Pollicization surgery: restoring thumb function after traumatic amputation
After his injury, Augustine was connected to Kiruddu National Referral Hospital — a ReSurge hub in Kampala — by Philbert, a local ReSurge coordinator who recognized the severity of his injury and knew where to send him. His case was severe. To restore meaningful function to his hand, he would require a pollicization — one of the most technically demanding procedures in reconstructive surgery, in which the index finger is surgically repositioned and transformed into a functioning thumb.
Losing a thumb, especially the dominant one, is not just a physical wound. It is the loss of a person’s connection to their work, their family, and their future.

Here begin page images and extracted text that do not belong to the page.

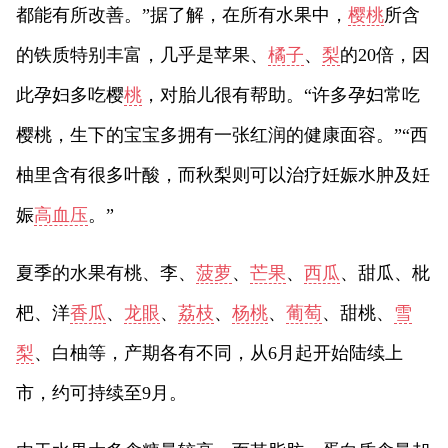
都能有所改善。”据了解，在所有水果中，
樱桃
所含
的铁质特别丰富，几乎是苹果、
橘子
、
梨
的20倍，因
此孕妇多吃樱
桃
，对胎儿很有帮助。“许多孕妇常吃
樱桃，生下的宝宝多拥有一张红润的健康面容。”“西
柚里含有很多叶酸，而秋梨则可以治疗妊娠水肿及妊
娠
高血压
。”
夏季的水果有桃、李、
菠萝
、
芒果
、
西瓜
、甜瓜、枇
杷、洋
香瓜
、
龙眼
、
荔枝
、
杨桃
、
葡萄
、甜桃、
雪
梨
、白柚等，产期各有不同，从6月起开始陆续上
市，约可持续至9月。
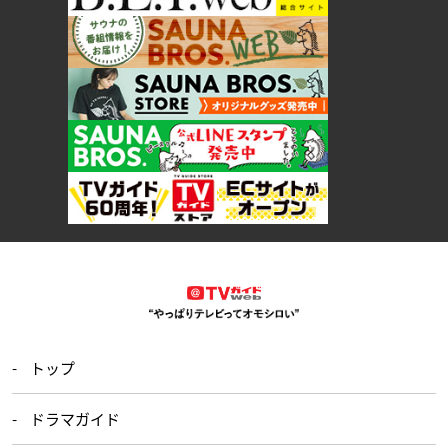
トップ
ドラマガイド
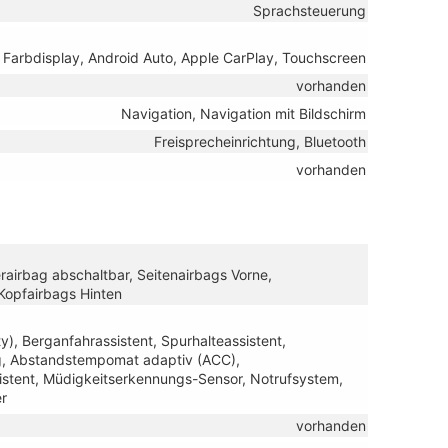
Sprachsteuerung
B, Farbdisplay, Android Auto, Apple CarPlay, Touchscreen
vorhanden
Navigation, Navigation mit Bildschirm
Freisprecheinrichtung, Bluetooth
vorhanden
erairbag abschaltbar, Seitenairbags Vorne,
/Kopfairbags Hinten
), Berganfahrassistent, Spurhalteassistent,
g, Abstandstempomat adaptiv (ACC),
istent, Müdigkeitserkennungs-Sensor, Notrufsystem,
r
vorhanden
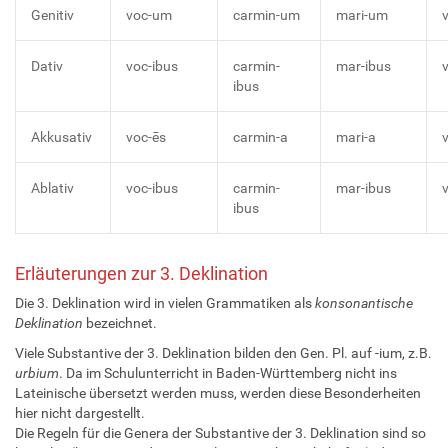
Genitiv
voc-um
carmin-um
mari-um
v
Dativ
voc-ibus
carmin-
mar-ibus
v
ibus
Akkusativ
voc-ēs
carmin-a
mari-a
v
Ablativ
voc-ibus
carmin-
mar-ibus
v
ibus
Erläuterungen zur 3. Deklination
Die 3. Deklination wird in vielen Grammatiken als
konsonantische
Deklination
bezeichnet.
Viele Substantive der 3. Deklination bilden den Gen. Pl. auf -ium, z.B.
urbium
. Da im Schulunterricht in Baden-Württemberg nicht ins
Lateinische übersetzt werden muss, werden diese Besonderheiten
hier nicht dargestellt.
Die Regeln für die Genera der Substantive der 3. Deklination sind so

A ReSurge Surgical Team Training Trip of expert volunteer surgeons, anesthesiologists, nurses, and rehabilitation specialists was on the ground, and Augustine’s case became a powerful teaching moment for the entire local care team. As Dr. Chang puts it: “In surgery, we need to train by operating together, and we’re able to make that linkage through ReSurge.” Working side by side with the local surgical team at Kiruddu, the visiting specialists transferred skills and knowledge that will serve Ugandan patients long after they return home.
As Dr. James Chang, Chief of Plastic and Reconstructive Surgery at Stanford University and ReSurge’s Consulting Medical Officer, describes it: “In surgery, we need to train by operating together, and we’re able to make that linkage through ReSurge.”
The surgery was a success.
“I thank ReSurge International for sending the team of medical experts who worked on me.” — Augustine Tumwesigye
Recovery, Rehabilitation, and Return
Today, Augustine is back on his farm — working, gripping, thriving. He continues to attend follow-up physiotherapy sessions at Kiruddu, part of the comprehensive, long-term care that ReSurge provides across East Africa.
His recovery is made possible in part by a transformational grant, which is fueling ReSurge’s East Africa expansion, scaling from approximately 300 cases per year to more than 2,000 cases annually across Uganda and Tanzania. Critically, this expansion includes not just surgery, but physiotherapy, ensuring patients like Augustine receive the full continuum of care they need to truly reclaim their lives.
As Dr. James Chang reminds us: “Other than the face, our hands are the most communicative part of our body when connecting to the outside world. They serve both form and function.” For Augustine, those words are no longer abstract. His hands work again — and so does everything that depends on them.